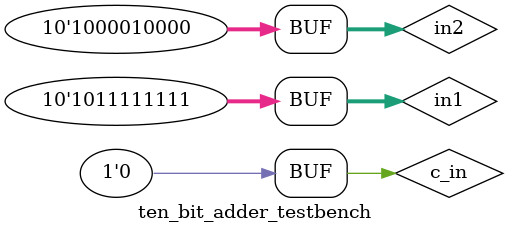
<source format=sv>
module ten_bit_adder(
	output logic [9:0] s
	,output logic c_out
	,input logic [9:0] in1, in2
	,input logic c_in
);
	
	assign {c_out, s} = in1 + in2 + c_in;
endmodule

module ten_bit_adder_testbench();
	logic [9:0] in1;
	logic [9:0] in2;
	wire [9:0] s;
	logic c_in;
	wire c_out;
	
	ten_bit_adder dut(.s(s), .c_out(c_out), .in1(in1), .in2(in2), .c_in(c_in));
	
	initial begin
		c_in = 0;
		//addition with one input 0
		in1 = 10'b0000000000; //0
		in2 = 10'b0000000001; //1
								    //output: 1
		#100;
		//addition with result 511
		in1 = 10'b0111110100; //500
		in2 = 10'b0000001011; //11
							       //output: 511
		#100;
		//addition with result 0
		in1 = 10'b1111111111; //-1
		in2 = 10'b0000000001; //1
							       //output: 0
		#100;
		//example of unsigned overflow
		in1 = 10'b1000000000; //512
		in2 = 10'b1100000000; //768
								    //output:0
		#100;
		//example of positive sign overflow
		in1 = 10'b0111000000; //448
		in2 = 10'b0100100000; //416
								    //output: -160
		#100;
		//example of negative sign overflow
		in1 = 10'b1011111111; //-257
		in2 = 10'b1000010000; //-496
								    //output: 271
		#100;
	end
endmodule

</source>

## [TASK ITEM]
From the first line of the material down to the line containing "wire c_out;", inclusive, return each line exactly, skipping any picture.

## [TASK OUTPUT]
<source format=sv>
module ten_bit_adder(
	output logic [9:0] s
	,output logic c_out
	,input logic [9:0] in1, in2
	,input logic c_in
);
	
	assign {c_out, s} = in1 + in2 + c_in;
endmodule

module ten_bit_adder_testbench();
	logic [9:0] in1;
	logic [9:0] in2;
	wire [9:0] s;
	logic c_in;
	wire c_out;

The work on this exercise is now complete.